Contract review is one of the most promising and most misunderstood applications of AI in legal work. The promise is real: AI can read a fifty-page agreement in seconds, summarise its structure, and flag clauses that depart from your standard positions. The misunderstanding is treating that output as a finished review rather than a fast, fallible first pass. This article lays out a workflow that captures the speed while keeping the lawyer β€” and the duty of care β€” firmly in charge.

What AI is good at in contract work

AI excels at a handful of well-defined contract tasks. It can produce a plain-language summary of an agreement β€” parties, term, key obligations, payment mechanics, and termination rights β€” so you can orient quickly. It can extract specific clauses across a document or a batch of documents: find every limitation of liability, every governing-law provision, every change-of-control trigger.

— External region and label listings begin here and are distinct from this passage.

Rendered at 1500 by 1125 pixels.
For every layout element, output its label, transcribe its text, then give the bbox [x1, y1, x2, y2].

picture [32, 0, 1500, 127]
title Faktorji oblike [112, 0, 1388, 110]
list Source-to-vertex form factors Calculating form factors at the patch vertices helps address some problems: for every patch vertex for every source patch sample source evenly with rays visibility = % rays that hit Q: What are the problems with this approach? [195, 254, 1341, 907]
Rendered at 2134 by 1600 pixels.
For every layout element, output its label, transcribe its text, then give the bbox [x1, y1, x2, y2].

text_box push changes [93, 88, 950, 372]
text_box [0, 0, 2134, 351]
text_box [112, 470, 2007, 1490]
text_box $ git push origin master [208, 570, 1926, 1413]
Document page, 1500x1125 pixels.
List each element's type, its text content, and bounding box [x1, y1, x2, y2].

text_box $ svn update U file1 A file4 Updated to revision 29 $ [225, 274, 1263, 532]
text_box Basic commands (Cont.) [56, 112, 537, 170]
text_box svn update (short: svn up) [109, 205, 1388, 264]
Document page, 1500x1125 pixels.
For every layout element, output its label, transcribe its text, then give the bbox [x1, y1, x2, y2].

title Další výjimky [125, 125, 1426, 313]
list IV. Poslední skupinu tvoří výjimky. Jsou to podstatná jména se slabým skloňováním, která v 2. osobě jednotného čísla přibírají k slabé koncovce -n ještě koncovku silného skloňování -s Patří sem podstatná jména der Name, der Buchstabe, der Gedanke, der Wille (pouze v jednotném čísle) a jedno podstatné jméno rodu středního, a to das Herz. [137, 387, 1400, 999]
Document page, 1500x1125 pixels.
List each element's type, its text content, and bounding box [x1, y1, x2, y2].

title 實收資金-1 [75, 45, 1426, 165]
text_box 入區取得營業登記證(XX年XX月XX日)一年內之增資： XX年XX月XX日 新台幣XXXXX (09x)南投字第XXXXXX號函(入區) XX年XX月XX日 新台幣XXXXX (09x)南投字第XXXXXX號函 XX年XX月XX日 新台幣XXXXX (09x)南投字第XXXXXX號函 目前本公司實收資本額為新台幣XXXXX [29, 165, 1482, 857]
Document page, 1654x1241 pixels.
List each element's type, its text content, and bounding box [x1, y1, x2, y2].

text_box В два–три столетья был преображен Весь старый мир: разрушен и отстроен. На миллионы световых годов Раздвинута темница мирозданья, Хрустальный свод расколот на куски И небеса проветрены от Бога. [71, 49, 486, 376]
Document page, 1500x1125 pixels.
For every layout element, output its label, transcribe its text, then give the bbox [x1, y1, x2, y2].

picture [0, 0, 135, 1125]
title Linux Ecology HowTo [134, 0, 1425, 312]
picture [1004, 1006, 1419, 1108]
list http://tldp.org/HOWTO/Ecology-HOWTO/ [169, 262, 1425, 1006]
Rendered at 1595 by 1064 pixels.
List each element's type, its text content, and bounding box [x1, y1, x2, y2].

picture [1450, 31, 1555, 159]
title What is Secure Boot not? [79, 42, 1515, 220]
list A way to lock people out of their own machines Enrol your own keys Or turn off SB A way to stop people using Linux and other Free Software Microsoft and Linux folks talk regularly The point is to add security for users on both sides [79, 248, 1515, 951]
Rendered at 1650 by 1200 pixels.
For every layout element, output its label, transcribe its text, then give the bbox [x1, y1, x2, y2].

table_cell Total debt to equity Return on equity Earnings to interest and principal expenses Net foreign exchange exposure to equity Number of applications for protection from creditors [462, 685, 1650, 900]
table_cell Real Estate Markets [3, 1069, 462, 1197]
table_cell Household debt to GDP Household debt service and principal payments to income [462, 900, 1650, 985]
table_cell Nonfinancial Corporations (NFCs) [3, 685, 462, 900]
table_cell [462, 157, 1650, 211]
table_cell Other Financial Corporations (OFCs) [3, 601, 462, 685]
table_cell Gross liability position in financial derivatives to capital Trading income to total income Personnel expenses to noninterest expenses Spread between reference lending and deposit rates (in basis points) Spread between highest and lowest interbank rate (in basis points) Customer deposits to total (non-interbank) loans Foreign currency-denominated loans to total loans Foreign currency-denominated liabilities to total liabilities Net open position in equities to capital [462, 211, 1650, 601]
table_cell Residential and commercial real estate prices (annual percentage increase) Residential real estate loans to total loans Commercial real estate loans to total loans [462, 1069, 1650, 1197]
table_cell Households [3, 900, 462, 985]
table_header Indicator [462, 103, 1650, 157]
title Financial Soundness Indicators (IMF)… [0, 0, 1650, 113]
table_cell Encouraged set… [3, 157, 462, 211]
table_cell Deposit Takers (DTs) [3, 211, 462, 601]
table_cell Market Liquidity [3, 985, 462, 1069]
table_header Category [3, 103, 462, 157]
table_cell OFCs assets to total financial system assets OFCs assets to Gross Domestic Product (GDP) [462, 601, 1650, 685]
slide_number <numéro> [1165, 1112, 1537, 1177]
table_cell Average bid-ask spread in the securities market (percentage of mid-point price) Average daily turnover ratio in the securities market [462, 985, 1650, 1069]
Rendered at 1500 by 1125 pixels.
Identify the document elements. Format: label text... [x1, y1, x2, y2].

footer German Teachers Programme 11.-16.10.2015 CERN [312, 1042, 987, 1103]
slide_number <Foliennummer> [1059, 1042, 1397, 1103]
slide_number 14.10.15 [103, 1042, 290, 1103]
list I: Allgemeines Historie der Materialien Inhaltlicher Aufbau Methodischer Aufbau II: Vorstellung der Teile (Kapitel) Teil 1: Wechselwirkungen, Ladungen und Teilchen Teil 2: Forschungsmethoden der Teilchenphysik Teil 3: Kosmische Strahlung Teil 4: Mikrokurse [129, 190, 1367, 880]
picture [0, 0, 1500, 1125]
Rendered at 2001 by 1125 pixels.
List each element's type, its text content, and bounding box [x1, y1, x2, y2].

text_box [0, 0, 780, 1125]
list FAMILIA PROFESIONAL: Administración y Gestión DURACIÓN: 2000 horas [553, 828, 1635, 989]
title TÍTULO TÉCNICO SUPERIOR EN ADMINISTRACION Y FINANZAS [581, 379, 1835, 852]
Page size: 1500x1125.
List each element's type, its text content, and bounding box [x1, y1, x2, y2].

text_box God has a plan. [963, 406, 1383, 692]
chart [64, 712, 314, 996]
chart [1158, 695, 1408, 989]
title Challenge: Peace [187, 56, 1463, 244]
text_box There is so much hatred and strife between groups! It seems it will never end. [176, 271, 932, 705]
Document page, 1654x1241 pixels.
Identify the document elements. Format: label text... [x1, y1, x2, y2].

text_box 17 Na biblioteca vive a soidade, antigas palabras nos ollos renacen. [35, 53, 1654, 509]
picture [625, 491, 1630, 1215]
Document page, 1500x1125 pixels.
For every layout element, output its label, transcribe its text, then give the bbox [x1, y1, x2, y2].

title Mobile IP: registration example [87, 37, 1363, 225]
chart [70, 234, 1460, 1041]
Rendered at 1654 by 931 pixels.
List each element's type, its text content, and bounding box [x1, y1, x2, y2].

It can compare a draft to a playbook, highlighting where an indemnity, a cap, or a notice period differs from your preferred language. And it can suggest redline edits and alternative wording that you then accept, reject, or rewrite.

Purpose-built legal tools such as CoCounsel and Harvey, and contract-specific platforms, are engineered for these tasks and often integrate with document management and clause libraries. General chatbots can do lighter versions of the same work but lack the guardrails, audit features, and data protections you want for client agreements.

What to never paste into a public tool

The single most important rule in AI contract review is a data rule, not a legal one. Never paste a live client contract, or any confidential or personally identifying information, into a consumer AI tool that has not been vetted and contractually secured. Free and consumer products may retain your inputs and, in some cases, use them to train future models. A deal term, a party name, or a negotiating position submitted to such a tool may be irrecoverable and is, at minimum, outside your control.

If you would not email the document to a stranger, do not paste it into an AI tool you have not secured.